■ TEXTO DE ESTUDIO
Esto parace ser un spoiler integrado en el parachoques. O una conjunto spoiler y parachoques. No confirma que el parachoques se llame spoiler.


----------



## Neretva

Manuel G. Rey said:


> Esto parace ser un spoiler integrado en el parachoques. O una conjunto spoiler y parachoques. No confirma que el parachoques se llame spoiler.


 

Sea integrado o no, también se le llama así cuando está en la parte delantera. Tu link nos lleva  SÓLO a una foto de un spoiler trasero, también llamado alerón trasero. Quiero dejar claro que se puede llamar spoiler tanto al trasero como al delantero. Lo de llamar al parachoques spoiler depende mucho de ambiente donde se use. Es muy raro que un amante del tuning diga paracoches, suele decir spoiler, aunque no sea exacatamento lo mismo.


----------



## Anemoah

Como aficionado al tuning me doy por aludido. Se le dice alerón o faldón  a las piezas que sobresalen de la carrocería original, normalmente para  estilizar la figura y/o hacerla más o menos aerodinámica. Spoiler se  utiliza sobre todo para las piezas traseras (más pequeñas) que se colocan en la parte  alta del coche.
Si lo que se modifica es el parachoques completo (en vez de añadirle piezas nuevas a uno original) se le llama de la misma manera, faldón, alerón o parachoques (_paraca _en la jerga).


----------



## Vampiro

Me parece que estamos confundiendo las peras con las manzanas.
Parachoques y spoiler no son lo mismo, ni parecido, ni similar.  Y un “entendido”, si entiende, no debería confundir los términos.
El parachoques ya está dicho para qué sirve.  Un spoiler tiene que ver con la aerodinámica del vehículo.
Pero este no es un foro para dar clases de mecánica.
_


----------



## Neretva

Anemoah said:


> Como aficionado al tuning me doy por aludido. Se le dice alerón o faldón a las piezas que sobresalen de la carrocería original, normalmente para estilizar la figura y/o hacerla más o menos aerodinámica. Spoiler se utiliza sobre todo para las piezas traseras (más pequeñas) que se colocan en la parte alta del coche.
> Si lo que se modifica es el parachoques completo (en vez de añadirle piezas nuevas a uno original) se le llama de la misma manera, faldón, alerón o parachoques (_paraca _en la jerga).

■ TAREAS PENDIENTES
**a.** En el hilo sobre spoilers, ¿qué palabra de la jerga se da para el parachoques?
**b.** Copia del hilo sobre spoilers todo lo que va desde "Pero este no" hasta "parte alta del coche.", renombrando "tuning" como "automovilismo".

■ LOS DATOS
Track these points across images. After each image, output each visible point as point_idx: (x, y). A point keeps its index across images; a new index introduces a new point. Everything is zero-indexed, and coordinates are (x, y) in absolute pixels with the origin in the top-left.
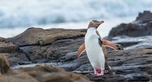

■ SOLUCIONES
**a.** Paraca.

**b.**
Pero este no es un foro para dar clases de mecánica.
_


----------



## Neretva

Anemoah said:


> Como aficionado al automovilismo me doy por aludido. Se le dice alerón o faldón a las piezas que sobresalen de la carrocería original, normalmente para estilizar la figura y/o hacerla más o menos aerodinámica. Spoiler se utiliza sobre todo para las piezas traseras (más pequeñas) que se colocan en la parte alta del coche.